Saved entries

···

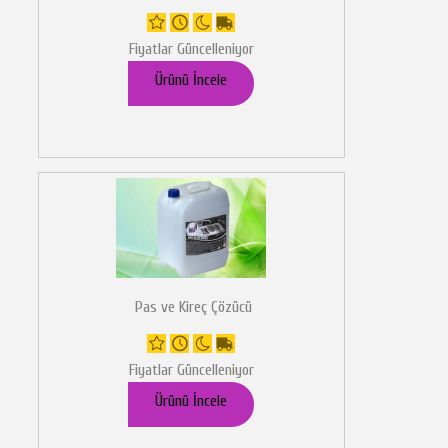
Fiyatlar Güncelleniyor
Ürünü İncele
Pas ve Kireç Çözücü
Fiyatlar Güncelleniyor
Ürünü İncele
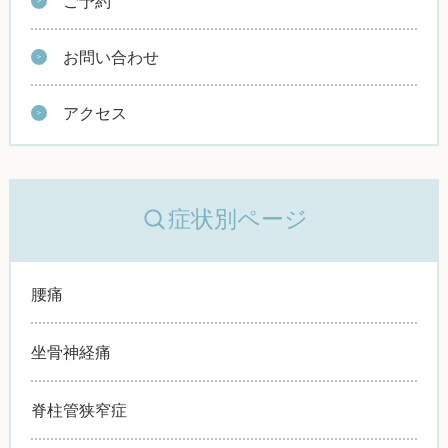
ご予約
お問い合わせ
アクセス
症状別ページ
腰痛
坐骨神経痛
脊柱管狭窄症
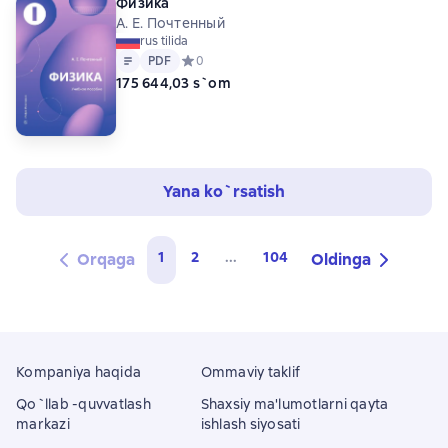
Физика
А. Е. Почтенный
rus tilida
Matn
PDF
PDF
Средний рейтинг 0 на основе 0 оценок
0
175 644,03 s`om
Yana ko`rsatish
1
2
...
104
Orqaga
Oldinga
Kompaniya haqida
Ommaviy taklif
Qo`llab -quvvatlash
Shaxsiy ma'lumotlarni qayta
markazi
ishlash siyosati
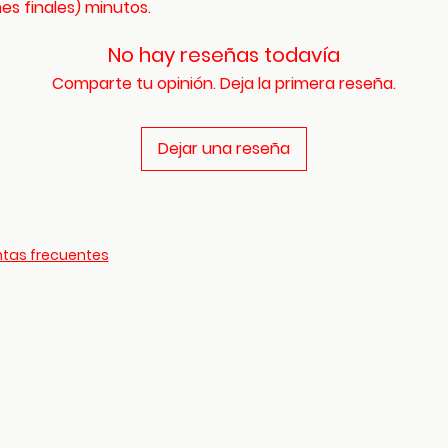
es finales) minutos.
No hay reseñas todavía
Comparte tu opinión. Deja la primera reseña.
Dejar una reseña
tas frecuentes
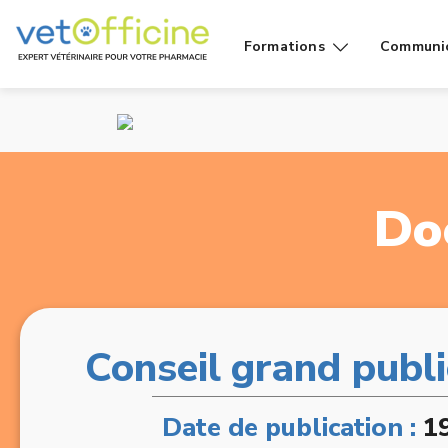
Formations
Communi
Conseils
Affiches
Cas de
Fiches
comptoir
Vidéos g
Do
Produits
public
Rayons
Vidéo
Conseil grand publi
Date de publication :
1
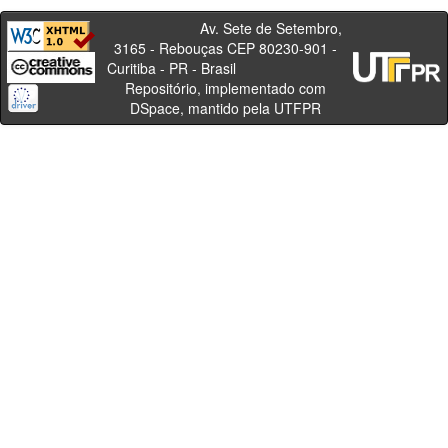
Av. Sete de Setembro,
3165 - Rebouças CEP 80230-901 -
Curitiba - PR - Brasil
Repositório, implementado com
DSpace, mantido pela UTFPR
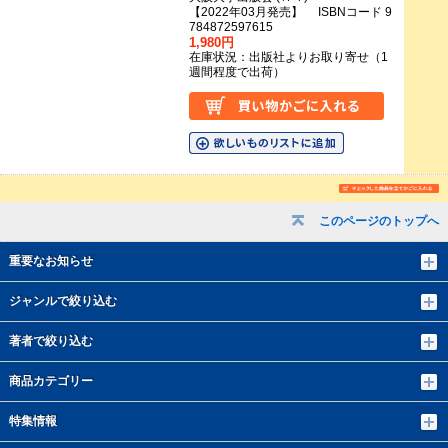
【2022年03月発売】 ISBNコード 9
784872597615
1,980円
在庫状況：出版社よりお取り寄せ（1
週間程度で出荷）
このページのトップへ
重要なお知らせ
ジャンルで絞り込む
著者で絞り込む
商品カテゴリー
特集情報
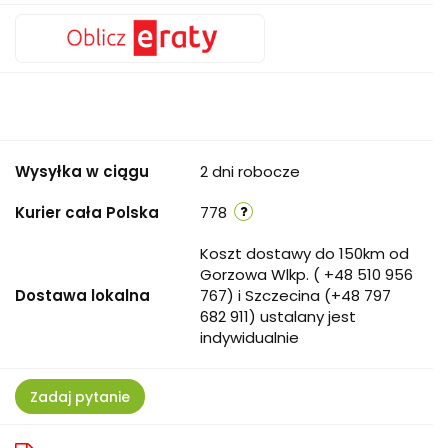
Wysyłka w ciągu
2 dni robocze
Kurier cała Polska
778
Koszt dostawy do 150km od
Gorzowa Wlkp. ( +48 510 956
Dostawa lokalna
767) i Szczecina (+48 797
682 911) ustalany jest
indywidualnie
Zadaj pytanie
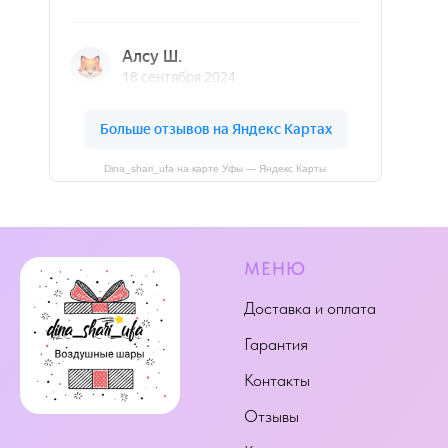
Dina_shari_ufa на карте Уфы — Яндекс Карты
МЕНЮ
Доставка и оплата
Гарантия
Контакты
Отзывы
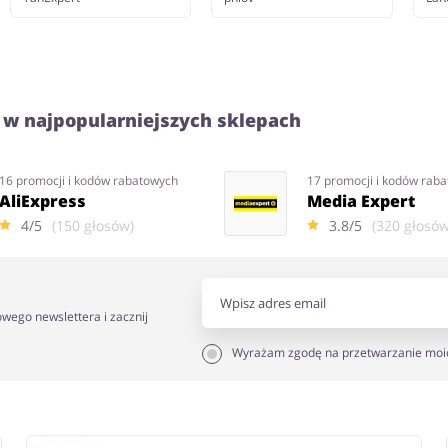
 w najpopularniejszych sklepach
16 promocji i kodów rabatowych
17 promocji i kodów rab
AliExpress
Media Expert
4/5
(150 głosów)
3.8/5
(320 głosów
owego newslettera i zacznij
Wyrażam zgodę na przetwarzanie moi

···

**To-do item:**
Reproduce every line of text from the data above word for word, omitting the pictures.

**Output for this task:**
Fiyatlar Güncelleniyor
Ürünü İncele
Pas ve Kireç Çözücü
Fiyatlar Güncelleniyor
Ürünü İncele
ご予約
お問い合わせ
アクセス
症状別ページ
腰痛
坐骨神経痛
脊柱管狭窄症
Физика
А. Е. Почтенный
rus tilida
Matn
PDF
PDF
Средний рейтинг 0 на основе 0 оценок
0
175 644,03 s`om
Yana ko`rsatish
1
2
...
104
Orqaga
Oldinga
Kompaniya haqida
Ommaviy taklif
Qo`llab -quvvatlash
Shaxsiy ma'lumotlarni qayta
markazi
ishlash siyosati
es finales) minutos.
No hay reseñas todavía
Comparte tu opinión. Deja la primera reseña.
Dejar una reseña
tas frecuentes
Formations
Communi
Conseils
Affiches
Cas de
Fiches
comptoir
Vidéos g
Do
Produits
public
Rayons
Vidéo
Conseil grand publi
Date de publication :
1
Av. Sete de Setembro,
3165 - Rebouças CEP 80230-901 -
Curitiba - PR - Brasil
Repositório, implementado com
DSpace, mantido pela UTFPR
【2022年03月発売】 ISBNコード 9
784872597615
1,980円
在庫状況：出版社よりお取り寄せ（1
週間程度で出荷）
このページのトップへ
重要なお知らせ
ジャンルで絞り込む
著者で絞り込む
商品カテゴリー
特集情報
Wysyłka w ciągu
2 dni robocze
Kurier cała Polska
778
Koszt dostawy do 150km od
Gorzowa Wlkp. ( +48 510 956
Dostawa lokalna
767) i Szczecina (+48 797
682 911) ustalany jest
indywidualnie
Zadaj pytanie
Dina_shari_ufa на карте Уфы — Яндекс Карты
МЕНЮ
Доставка и оплата
Гарантия
Контакты
Отзывы
 w najpopularniejszych sklepach
16 promocji i kodów rabatowych
17 promocji i kodów rab
AliExpress
Media Expert
4/5
(150 głosów)
3.8/5
(320 głosów
owego newslettera i zacznij
Wyrażam zgodę na przetwarzanie moi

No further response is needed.